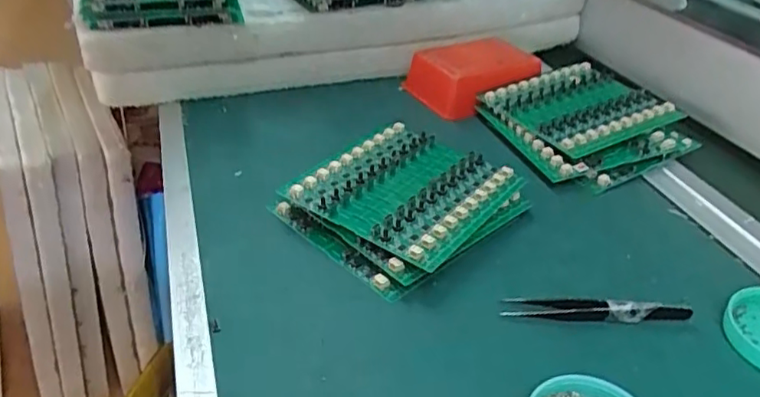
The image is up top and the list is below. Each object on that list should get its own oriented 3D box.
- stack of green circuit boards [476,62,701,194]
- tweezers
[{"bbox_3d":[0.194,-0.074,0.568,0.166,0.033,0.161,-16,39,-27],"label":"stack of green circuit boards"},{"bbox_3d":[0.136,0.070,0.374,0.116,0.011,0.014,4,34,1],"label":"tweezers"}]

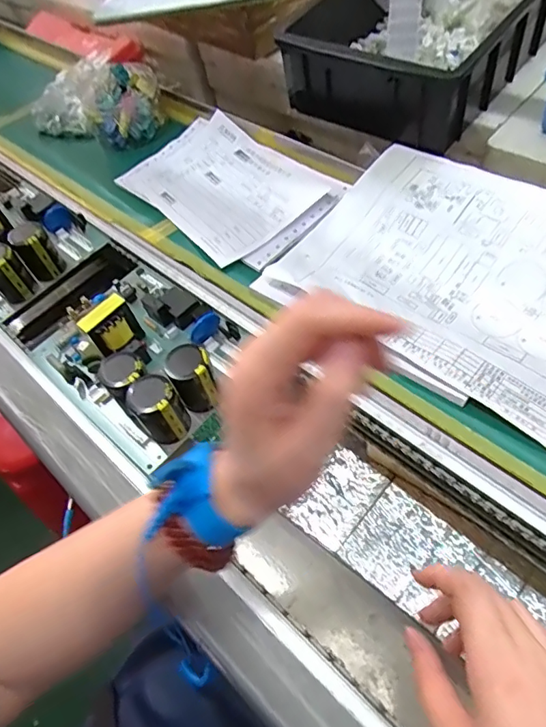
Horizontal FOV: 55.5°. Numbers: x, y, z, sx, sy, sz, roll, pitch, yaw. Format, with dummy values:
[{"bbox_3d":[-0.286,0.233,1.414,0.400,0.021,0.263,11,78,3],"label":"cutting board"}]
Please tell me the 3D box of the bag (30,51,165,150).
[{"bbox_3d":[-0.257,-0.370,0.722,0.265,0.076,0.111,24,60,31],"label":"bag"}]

● Exercise requirements
Keeping the pictures out, output the records from above exactly and completely.

● Response below
The image is up top and the list is below. Each object on that list should get its own oriented 3D box.
- stack of green circuit boards [476,62,701,194]
- tweezers
[{"bbox_3d":[0.194,-0.074,0.568,0.166,0.033,0.161,-16,39,-27],"label":"stack of green circuit boards"},{"bbox_3d":[0.136,0.070,0.374,0.116,0.011,0.014,4,34,1],"label":"tweezers"}]

Horizontal FOV: 55.5°. Numbers: x, y, z, sx, sy, sz, roll, pitch, yaw. Format, with dummy values:
[{"bbox_3d":[-0.286,0.233,1.414,0.400,0.021,0.263,11,78,3],"label":"cutting board"}]
Please tell me the 3D box of the bag (30,51,165,150).
[{"bbox_3d":[-0.257,-0.370,0.722,0.265,0.076,0.111,24,60,31],"label":"bag"}]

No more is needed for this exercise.